## Texte sélectionné
▶

La semaine dernière, la procédure de nomination de Sir Julian King en tant que nouveau commissaire en charge de la « sécurité de l’Union » a franchi l’obstacle de l’audition au Parlement européen. Par une large majorité de 394 membres pour contre 161 voix, le Parlement, qui est consulté en cas de démission d’un commissaire en vertu de l’article 246 TFUE, a donné son aval. Le 19 septembre 2016, le Conseil, en accord avec le président de la Commission, a donc nommé Sir Julian King, en remplacement de Jonathan Hill qui avait démissionné le 25 juin, ce pour la durée du mandat de la Commission restant à courir, c’est-à-dire jusqu’au 31 octobre 2019.
Auparavant, le 12 septembre, les trois heures d’audition du futur commissaire devant la Commission Libe ont été l’occasion de réfléchir à la nature et à la signification de ce choix pour le bon fonctionnement de l’Espace de liberté, sécurité et justice de l’Union européenne.
1. L’audition devant la Commission Libe
« A vaincre sans péril, on triomphe sans gloire », la citation du Cid vaut particulièrement en matière européenne. Il était facile de deviner que l’avis des coordinateurs politiques de la Commission Libe serait positif. Les échanges par écrit de questions/réponses diverses recoupaient en effet l’attitude largement positive des principaux groupes politiques du Parlement. Le détail de l’audition permet cependant de comprendre le climat dans lequel elle s’est déroulée (pour les documents de référence et la webstream de l’audience, voir ici et ici ).
L’habileté du candidat, d’abord, toute diplomatique, a été saluée par tous. Ambassadeur en poste à Paris, ayant travaillé à la représentation permanente britannique et dirigé un cabinet de commissaire, sa connaissance des dossiers de l’Union est évidente et incontestable. Il a donc eu beau jeu de séduire, en esquivant les questions délicates relatives au Brexit ou à l’accord PNR avec le Canada tout en assumant ses convictions pro-européennes : « j’ai plaidé résolument en faveur de la position du gouvernement britannique durant la campagne référendaire. J’ai toujours été fier d’être britannique et fier d’être européen, et je n’y vois aucune contradiction. Mais le 23 juin, une majorité de mes compatriotes ont décidé qu’ils voulaient quitter l’Union et nous devons respecter ce choix ».
Sur le fond et sans surprise ici non plus, dans sa déclaration d’ouverture à l’audition Sir Julian King a présenté huit points qui sont en fait un mantra récurrent des diverses communications de la Commission relatives à la sécurité intérieure, des positions du Conseil européen et des rapports du coordinateur de la lutte antiterroriste.

◀

## Données fournies
▶

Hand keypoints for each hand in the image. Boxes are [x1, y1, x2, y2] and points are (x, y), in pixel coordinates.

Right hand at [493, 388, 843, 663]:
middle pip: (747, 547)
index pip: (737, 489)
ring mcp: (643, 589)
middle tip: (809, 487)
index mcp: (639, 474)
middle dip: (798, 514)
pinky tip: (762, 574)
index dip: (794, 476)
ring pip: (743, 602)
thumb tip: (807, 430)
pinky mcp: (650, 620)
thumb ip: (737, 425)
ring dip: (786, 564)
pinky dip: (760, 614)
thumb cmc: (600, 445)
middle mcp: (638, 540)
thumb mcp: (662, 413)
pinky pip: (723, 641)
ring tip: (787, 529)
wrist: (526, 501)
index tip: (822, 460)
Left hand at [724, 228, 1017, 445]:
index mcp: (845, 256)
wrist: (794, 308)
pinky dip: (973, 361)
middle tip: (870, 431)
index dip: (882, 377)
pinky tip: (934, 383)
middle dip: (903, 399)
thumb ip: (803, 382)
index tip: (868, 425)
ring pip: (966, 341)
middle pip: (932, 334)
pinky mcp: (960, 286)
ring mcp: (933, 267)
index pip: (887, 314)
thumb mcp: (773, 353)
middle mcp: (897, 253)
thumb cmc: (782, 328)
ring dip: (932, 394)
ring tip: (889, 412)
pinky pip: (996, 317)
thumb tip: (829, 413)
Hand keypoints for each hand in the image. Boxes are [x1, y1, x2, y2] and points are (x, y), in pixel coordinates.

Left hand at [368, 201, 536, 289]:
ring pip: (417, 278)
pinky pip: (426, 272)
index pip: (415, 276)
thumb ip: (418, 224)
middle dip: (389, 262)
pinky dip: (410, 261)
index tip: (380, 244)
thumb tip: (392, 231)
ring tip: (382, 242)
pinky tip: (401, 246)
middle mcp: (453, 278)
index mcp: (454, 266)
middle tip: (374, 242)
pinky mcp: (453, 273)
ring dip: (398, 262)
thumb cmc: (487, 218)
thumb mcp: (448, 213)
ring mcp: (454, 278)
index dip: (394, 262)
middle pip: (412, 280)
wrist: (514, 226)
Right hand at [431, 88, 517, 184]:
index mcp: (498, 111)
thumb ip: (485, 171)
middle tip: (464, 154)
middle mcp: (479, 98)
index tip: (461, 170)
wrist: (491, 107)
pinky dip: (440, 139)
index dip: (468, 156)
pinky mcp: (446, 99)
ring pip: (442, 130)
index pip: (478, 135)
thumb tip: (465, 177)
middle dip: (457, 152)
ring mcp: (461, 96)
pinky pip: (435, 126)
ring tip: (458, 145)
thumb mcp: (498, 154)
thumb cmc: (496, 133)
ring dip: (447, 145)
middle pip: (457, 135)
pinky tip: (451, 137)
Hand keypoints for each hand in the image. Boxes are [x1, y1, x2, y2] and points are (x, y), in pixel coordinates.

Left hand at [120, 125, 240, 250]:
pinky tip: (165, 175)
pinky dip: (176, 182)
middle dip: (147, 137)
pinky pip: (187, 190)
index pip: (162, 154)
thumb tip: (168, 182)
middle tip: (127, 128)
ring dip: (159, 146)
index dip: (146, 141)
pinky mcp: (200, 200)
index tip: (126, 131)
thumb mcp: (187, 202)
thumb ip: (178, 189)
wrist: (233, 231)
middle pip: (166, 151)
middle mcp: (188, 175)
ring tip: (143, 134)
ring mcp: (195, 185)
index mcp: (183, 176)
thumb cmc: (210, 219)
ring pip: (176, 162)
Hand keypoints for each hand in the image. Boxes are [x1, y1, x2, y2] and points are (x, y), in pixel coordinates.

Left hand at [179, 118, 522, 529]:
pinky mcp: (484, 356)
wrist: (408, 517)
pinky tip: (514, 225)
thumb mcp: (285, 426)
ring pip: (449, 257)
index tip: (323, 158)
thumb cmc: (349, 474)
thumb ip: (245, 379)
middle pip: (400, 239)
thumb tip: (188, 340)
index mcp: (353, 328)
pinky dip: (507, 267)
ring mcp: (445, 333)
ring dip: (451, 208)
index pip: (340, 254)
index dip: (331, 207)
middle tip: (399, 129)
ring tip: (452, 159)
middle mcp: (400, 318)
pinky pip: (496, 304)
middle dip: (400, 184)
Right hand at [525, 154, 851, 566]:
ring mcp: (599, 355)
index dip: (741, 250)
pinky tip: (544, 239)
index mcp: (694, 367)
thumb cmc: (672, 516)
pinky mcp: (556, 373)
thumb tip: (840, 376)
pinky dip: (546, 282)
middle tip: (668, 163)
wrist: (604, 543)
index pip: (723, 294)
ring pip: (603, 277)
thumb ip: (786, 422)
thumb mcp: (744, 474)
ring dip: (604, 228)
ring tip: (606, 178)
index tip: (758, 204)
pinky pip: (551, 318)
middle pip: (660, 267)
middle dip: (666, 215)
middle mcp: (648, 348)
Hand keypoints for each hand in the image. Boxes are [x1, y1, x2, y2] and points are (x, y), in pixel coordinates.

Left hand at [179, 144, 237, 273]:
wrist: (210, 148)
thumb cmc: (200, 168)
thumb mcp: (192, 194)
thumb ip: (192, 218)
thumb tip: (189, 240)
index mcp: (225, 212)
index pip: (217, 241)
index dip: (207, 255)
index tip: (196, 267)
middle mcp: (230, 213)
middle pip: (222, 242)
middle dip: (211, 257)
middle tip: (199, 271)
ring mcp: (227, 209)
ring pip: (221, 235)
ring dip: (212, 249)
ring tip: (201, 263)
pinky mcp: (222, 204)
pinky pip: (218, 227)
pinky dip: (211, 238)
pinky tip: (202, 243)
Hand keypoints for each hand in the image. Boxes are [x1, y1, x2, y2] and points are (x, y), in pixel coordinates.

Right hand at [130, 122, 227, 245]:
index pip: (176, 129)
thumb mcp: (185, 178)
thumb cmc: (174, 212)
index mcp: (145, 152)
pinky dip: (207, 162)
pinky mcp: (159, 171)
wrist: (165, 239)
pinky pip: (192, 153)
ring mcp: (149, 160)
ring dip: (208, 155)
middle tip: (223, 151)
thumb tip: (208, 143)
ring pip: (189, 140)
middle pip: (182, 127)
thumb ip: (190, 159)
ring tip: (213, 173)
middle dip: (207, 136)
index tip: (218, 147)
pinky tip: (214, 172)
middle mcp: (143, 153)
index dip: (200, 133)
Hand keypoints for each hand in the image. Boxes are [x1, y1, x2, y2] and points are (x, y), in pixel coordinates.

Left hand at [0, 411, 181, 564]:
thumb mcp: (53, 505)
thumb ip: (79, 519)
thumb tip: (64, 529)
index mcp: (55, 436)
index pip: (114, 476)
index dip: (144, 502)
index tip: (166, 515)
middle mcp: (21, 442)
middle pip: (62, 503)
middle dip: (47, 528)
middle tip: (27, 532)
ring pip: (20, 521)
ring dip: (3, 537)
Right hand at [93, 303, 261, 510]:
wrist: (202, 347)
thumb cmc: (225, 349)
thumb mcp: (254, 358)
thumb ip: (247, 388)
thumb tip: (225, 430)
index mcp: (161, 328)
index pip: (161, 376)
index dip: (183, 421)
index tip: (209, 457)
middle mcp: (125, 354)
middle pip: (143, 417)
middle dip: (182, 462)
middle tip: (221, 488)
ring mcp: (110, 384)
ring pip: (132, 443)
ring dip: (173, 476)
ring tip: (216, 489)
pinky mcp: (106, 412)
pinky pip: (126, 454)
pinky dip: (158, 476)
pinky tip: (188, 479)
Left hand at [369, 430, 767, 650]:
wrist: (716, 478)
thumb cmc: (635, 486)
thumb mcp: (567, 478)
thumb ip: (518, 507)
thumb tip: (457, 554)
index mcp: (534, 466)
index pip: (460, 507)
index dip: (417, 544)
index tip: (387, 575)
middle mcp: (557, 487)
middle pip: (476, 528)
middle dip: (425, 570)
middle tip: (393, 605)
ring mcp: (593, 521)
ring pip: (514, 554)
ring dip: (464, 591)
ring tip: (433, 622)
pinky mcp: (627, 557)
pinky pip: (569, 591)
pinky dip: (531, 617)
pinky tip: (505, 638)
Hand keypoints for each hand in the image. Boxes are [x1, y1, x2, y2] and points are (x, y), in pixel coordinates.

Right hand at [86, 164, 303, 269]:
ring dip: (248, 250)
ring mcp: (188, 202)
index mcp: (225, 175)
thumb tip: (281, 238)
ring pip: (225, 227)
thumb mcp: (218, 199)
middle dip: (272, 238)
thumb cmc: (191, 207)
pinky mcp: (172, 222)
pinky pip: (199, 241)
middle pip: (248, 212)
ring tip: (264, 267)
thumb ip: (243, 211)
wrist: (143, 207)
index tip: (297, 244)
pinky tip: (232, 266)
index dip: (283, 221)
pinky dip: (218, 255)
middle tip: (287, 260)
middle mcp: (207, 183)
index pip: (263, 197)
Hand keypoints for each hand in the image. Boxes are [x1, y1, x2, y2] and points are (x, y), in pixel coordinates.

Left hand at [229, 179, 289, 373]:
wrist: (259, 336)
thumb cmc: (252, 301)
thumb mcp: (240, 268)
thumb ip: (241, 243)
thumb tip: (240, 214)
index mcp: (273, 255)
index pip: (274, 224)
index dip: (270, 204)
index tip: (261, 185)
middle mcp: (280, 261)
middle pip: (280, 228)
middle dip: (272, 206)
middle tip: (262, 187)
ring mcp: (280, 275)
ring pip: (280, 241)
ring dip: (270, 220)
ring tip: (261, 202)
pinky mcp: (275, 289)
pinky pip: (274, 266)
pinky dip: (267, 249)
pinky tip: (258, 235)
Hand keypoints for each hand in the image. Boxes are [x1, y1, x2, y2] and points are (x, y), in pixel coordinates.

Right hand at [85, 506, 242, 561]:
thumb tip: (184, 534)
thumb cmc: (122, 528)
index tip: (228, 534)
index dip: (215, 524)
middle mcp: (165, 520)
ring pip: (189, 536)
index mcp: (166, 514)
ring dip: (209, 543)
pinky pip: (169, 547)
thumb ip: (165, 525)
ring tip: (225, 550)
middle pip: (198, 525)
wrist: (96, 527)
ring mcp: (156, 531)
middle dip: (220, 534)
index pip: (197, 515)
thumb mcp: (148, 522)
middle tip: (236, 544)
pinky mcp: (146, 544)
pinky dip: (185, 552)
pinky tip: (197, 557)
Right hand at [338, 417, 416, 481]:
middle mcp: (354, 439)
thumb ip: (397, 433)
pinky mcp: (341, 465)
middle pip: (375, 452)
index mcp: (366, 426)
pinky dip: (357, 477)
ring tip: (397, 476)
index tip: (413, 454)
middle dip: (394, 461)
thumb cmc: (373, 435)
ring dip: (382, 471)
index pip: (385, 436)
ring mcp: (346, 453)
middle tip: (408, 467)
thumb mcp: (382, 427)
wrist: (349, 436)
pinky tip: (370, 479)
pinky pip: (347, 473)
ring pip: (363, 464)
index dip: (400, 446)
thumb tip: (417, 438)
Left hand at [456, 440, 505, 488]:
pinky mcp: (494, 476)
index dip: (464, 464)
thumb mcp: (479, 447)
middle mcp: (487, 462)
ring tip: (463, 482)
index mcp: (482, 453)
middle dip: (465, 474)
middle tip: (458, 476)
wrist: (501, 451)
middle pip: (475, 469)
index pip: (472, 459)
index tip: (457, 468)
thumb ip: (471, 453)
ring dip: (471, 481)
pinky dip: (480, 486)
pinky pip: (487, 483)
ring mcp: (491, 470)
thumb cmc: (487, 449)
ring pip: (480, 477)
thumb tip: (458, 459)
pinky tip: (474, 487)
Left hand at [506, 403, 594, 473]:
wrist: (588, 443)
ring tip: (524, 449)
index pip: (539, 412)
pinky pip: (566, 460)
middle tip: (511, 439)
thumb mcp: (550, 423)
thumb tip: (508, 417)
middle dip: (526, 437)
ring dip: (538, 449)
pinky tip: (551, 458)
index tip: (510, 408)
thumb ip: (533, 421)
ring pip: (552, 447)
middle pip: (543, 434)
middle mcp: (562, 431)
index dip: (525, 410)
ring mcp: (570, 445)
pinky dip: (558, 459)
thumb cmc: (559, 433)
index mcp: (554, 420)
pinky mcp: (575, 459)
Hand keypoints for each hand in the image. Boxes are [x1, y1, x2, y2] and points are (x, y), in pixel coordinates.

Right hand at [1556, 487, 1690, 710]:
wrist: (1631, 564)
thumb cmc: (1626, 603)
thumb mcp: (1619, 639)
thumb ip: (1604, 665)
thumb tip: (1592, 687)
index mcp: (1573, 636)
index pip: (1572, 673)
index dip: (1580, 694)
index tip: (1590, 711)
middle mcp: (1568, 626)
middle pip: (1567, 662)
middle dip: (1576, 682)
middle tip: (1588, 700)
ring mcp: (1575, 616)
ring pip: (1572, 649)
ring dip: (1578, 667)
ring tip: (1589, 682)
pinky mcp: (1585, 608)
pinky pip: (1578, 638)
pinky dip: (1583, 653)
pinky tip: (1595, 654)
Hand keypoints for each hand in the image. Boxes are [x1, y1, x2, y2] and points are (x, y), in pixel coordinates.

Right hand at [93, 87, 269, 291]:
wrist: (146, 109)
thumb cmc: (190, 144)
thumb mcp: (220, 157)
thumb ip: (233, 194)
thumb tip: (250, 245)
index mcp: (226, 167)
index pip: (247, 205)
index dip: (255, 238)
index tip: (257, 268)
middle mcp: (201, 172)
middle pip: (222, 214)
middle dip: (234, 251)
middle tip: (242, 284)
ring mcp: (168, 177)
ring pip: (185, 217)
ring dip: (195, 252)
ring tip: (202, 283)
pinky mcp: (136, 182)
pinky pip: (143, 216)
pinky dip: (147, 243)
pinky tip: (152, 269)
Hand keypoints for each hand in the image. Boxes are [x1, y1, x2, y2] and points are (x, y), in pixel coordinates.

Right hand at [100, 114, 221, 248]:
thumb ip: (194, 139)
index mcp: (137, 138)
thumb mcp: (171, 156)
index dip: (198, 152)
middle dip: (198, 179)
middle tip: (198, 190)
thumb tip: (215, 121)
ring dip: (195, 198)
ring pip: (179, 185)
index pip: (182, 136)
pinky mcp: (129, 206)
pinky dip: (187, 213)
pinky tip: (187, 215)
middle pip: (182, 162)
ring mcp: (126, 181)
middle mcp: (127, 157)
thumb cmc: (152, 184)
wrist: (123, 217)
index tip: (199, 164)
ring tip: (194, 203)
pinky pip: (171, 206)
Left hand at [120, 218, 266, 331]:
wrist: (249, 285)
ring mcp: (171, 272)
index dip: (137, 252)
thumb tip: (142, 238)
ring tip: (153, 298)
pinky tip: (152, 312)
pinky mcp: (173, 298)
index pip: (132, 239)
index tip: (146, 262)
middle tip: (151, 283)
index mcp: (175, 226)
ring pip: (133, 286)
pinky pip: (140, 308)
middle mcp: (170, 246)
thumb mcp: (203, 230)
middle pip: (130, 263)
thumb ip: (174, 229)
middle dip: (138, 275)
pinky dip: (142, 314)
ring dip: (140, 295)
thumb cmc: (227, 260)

◀

## Votre objectif
D'après le texte sur la nomination de Sir Julian King, combien de voix pour et combien de voix contre le Parlement européen a-t-il exprimées ? Répondez en vous fondant uniquement sur le texte.

## Résultat de l'exercice
394 voix pour et 161 voix contre.